Copia al pie de la letra las líneas de los ítems que van desde la que contiene "доводить дефиницию автора" hasta la que contiene "гипотетические таланты, - на", ambas incluidas.
━━━━━ Material del ejercicio
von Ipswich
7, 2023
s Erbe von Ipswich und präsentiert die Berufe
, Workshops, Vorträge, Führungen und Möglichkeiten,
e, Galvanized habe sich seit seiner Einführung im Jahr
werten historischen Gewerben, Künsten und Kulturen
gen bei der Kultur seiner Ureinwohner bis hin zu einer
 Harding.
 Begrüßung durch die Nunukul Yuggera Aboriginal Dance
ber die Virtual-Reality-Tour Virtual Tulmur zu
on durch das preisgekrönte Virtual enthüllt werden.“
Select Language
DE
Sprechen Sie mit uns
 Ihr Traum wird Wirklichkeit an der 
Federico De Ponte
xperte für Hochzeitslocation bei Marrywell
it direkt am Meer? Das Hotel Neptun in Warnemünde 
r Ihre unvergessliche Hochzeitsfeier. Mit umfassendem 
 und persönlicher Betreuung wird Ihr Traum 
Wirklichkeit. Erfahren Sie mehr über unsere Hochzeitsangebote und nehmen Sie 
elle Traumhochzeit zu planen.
━━━━━━━━━━
━━━━━ Material del ejercicio
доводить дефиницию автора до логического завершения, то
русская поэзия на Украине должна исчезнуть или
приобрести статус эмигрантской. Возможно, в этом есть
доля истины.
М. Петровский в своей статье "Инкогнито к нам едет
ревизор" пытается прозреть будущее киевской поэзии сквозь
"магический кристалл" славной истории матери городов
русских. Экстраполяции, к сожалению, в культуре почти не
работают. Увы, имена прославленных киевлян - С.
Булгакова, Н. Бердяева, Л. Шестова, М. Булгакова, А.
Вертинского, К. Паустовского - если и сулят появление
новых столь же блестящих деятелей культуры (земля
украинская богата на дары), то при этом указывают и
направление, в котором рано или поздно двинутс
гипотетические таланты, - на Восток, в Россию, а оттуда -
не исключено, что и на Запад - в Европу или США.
━━━━━━━━━━
- _Respuesta_:
доводить дефиницию автора до логического завершения, то
русская поэзия на Украине должна исчезнуть или
приобрести статус эмигрантской. Возможно, в этом есть
доля истины.
М. Петровский в своей статье "Инкогнито к нам едет
ревизор" пытается прозреть будущее киевской поэзии сквозь
"магический кристалл" славной истории матери городов
русских. Экстраполяции, к сожалению, в культуре почти не
работают. Увы, имена прославленных киевлян - С.
Булгакова, Н. Бердяева, Л. Шестова, М. Булгакова, А.
Вертинского, К. Паустовского - если и сулят появление
новых столь же блестящих деятелей культуры (земля
украинская богата на дары), то при этом указывают и
направление, в котором рано или поздно двинутс
гипотетические таланты, - на Восток, в Россию, а оттуда -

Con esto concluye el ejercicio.